By and large, Brazil's job-creation story during the boom repeated itself throughout Latin America, especially in commodity-exporting South America, although the pace of formal jobs creation was faster in Brazil.

Now, with the slowdown, the challenges they all face are similar. Large social and economic gains of the past decade may be at risk as most South American countries adjust to a new normal of lower growth. Differences between countries lie, however, in the scope of the needed adjustment and the type of instruments available, as reported in "Jobs, Wages and Latin America Slowdown". Overlapping situations across countries may include stagnating employment rates, decaying quality of employment, and an increasing share of workers leaving the labor force.
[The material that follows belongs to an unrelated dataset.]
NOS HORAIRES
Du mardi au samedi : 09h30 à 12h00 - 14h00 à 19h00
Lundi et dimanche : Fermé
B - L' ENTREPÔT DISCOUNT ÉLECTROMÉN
These patterns translate into lower income for poorer families, putting additional pressures on social safety nets and job intermediation services.
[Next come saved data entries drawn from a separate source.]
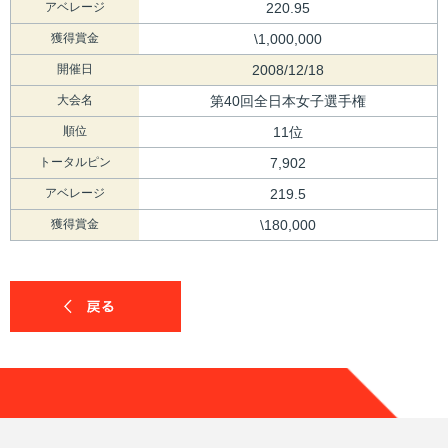
アベレージ
220.95
獲得賞金
\1,000,000
開催日
2008/12/18
大会名
第40回全日本女子選手権
順位
11位
トータルピン
7,902
アベレージ
219.5
獲得賞金
\180,000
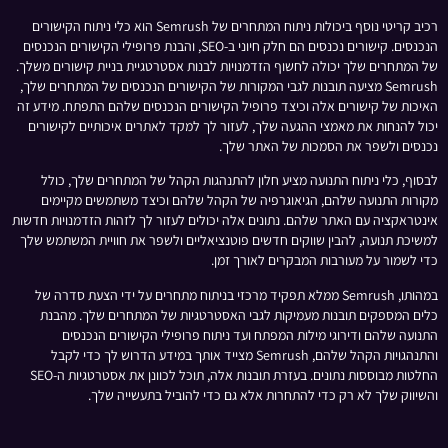
רכיב קריטי נוסף ביכולות ניתוח המתחרים של Semrush הוא כלי ניתוח הקישורים
הנכנסים. קישורים נכנסים הם חלק חיוני ב-SEO, והבנת פרופילי הקישורים הנכנסים
של המתחרים שלך יכולה לחשוף הזדמנויות לבנות אסטרטגיית בניית קישורים משלך.
Semrush מציעה תובנות לגבי המקורות של הקישורים הנכנסים של המתחרים שלך,
האיכות של קישורים אלה וכיצד פרופיל הקישורים הנכנסים שלהם התפתח. מידע זה
יכול להנחות את מאמצי ההגעה שלך, לעזור לך למקד לאתרים איכותיים לקישורים
נכנסים ולשפר את הסמכות של האתר שלך.
לבסוף, כלי ניתוח התנועה מציע חלון להתנהגות הקהל של המתחרים שלך, כולל
מקורות התנועה שלהם, הגיאוגרפיה של הקהל שלהם וכיצד משתמשים מקיימים
אינטראקציה עם האתר שלהם. נתונים אלה יכולים לעזור לך לזהות הזדמנויות חדשות
למשיכת תנועה, להבין שווקים חדשים פוטנציאליים ולשפר את חוויית המשתמש שלך
כדי לשמור על מעורבות המבקרים לאורך זמן.
במהותו, Semrush ממלא תפקיד מרכזי בניתוח מתחרים על ידי הצעת סדרה של
כלים המספקים תובנות מעמיקות לגבי האסטרטגיות של המתחרים שלך. מהבנת
התנועה שלהם ודירוגי מילות המפתח ועד ניתוח פרופילי הקישורים הנכנסים
והתנהגויות הקהל שלהם, Semrush מצייד אותך במידע הדרוש לך כדי לקבל
החלטות מבוססות נתונים. בעזרת תובנות אלה, תוכל לכוונן את אסטרטגיות ה-SEO
והשיווק שלך לא רק כדי להתחרות אלא גם כדי להוביל בתעשייה שלך.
This brings us to address the second initial question. What policy approaches may help deal with these common challenges?

1) Data, data, data. We need to better capture the results of policies and programs on labor market outcomes (such as job entry and wage returns) through strengthened information systems. Such data can be used to re-focus management of programs on results. Based on the evidence thus obtained, only the most successful programs will be expanded and those that don't succeed, reevaluated.

2) Don't train for jobs that don't exist. Training programs need to be aligned with the demands of the private sector. They should develop the skills required by employers and include training in socio-emotional skills, promote better technical preparation of trainers, and provide students with professional career guidance. Training should be better linked with job intermediation, entrepreneurship support, internships and hands-on experience.

3) Make it work for the poor. Existing employment programs should be connected and adapted to the needs of the poorest. Rather than creating new programs, existing ones can be made more inclusive and better integrated. Adding flexibility and access to supporting services, especially for working mothers will promote labor force participation. Access to credit and technology for small farmers and micro-entrepreneurs needs to improve and financial support combined with nonfinancial help (technical assistance on business plans, for instance).

All of this requires short- as well as long-term commitments. Yet, to be sure, labor market policies and investment in skills development alone are not sufficient for addressing the recent job losses. Improvements in the business climate, competitivity policies, financial services, and the expansion of international trade are critical to ensure a return to growth and job creation.